Sound quality - not as good as other programs?

This is sound and well reasoned advice. You speak to the virtues of A+ for those using Mac-based systems. For those with Windows-based systems, HQPlayer is the counterpart (although HQP also plays on Macs). I know that Esoteric has done a huge amount of work on its own internal upsampling process and that may be a significant part of your great sound. But for many, if not most, other DACs the ability to upsample to high rate PCM (for Chord DACs and some others) to DSD 256 or 512 (for most other DACS) creates the possibility of using better filtering tools than are used in the DACs themselves. Roon now offers that capability in Roon, but most HQPlayer users feel that the different filter choices afforded in that program best allow us to fine tune the sound of our DACs to their highest level. Like Roon, HQPlayer also seems to benefit from putting its core on a very high powered computer and then using an NAA (network audio appliance) as the simpler, cleaner device connected to the DAC. Because of that neither Roon nor HQPlayer do what A+ does in optimizing computer system processes to reduce noise. There are, however, Windows optimizer solutions that some claim do improve sound by reducing system noise even in the main computer.

The other confusion worth addressing is that people confuse upsampling with hi-res original files and assume that the benefits of both can only occur at frequencies near or above 20kHz. That misses the point. Upsampling doesn’t recreate data that wasn’t in the original (say 16/44) file.
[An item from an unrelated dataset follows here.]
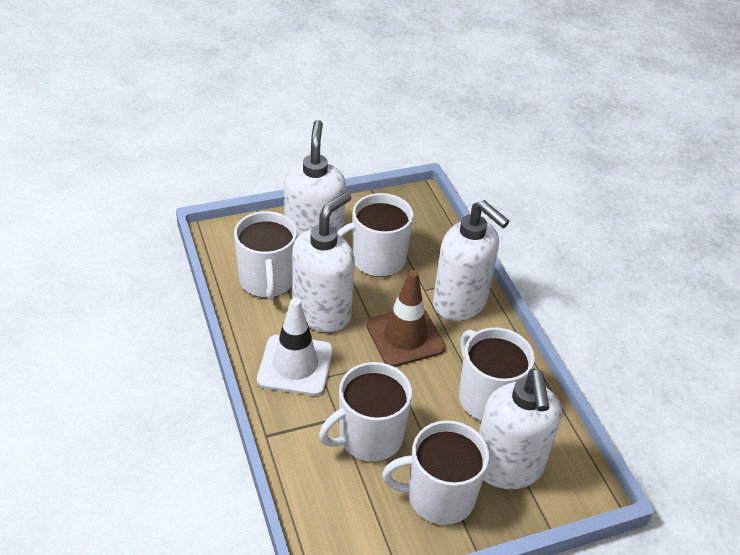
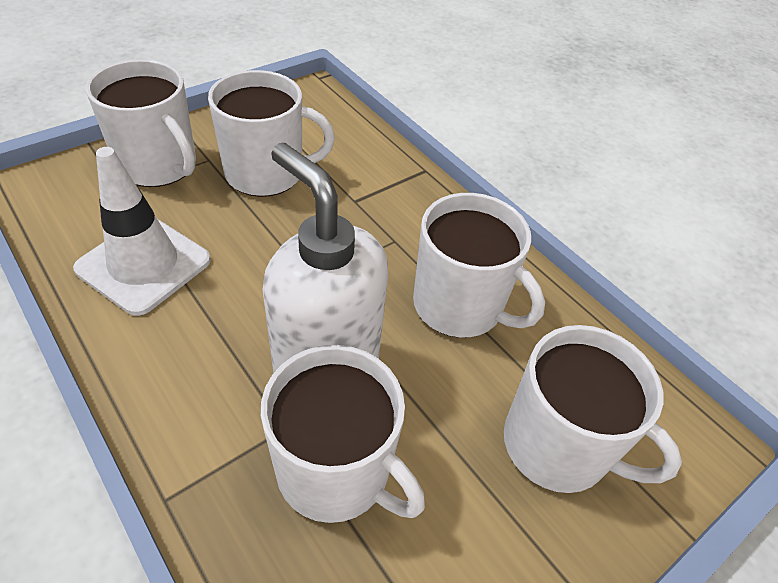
brown traffic cone: 1 -> 0
white soap dispenser: 4 -> 1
What it does do is to allow the impact that the D-to-A conversion process has on the original to be moved further away from the audible range (so that any artifacts of that process are well beyond 20kHz) AND it allows the use of filters that introduce less pre-and-post ringing and less destruction of time-correct data than if those filters are applied to a 16/44 file directly. If poor filtering was used in creating the 16/44 file in the first place then much of that damage may already have been done (and that is why some of us buy hi-res original files because they at least imply care in handling in this regard). So the reason that upsampling matters in the audible range between 20Hz and 20kHz is that it prevents (as much as possible) artifacts of the D-to-A conversion process from spilling down into those frequencies.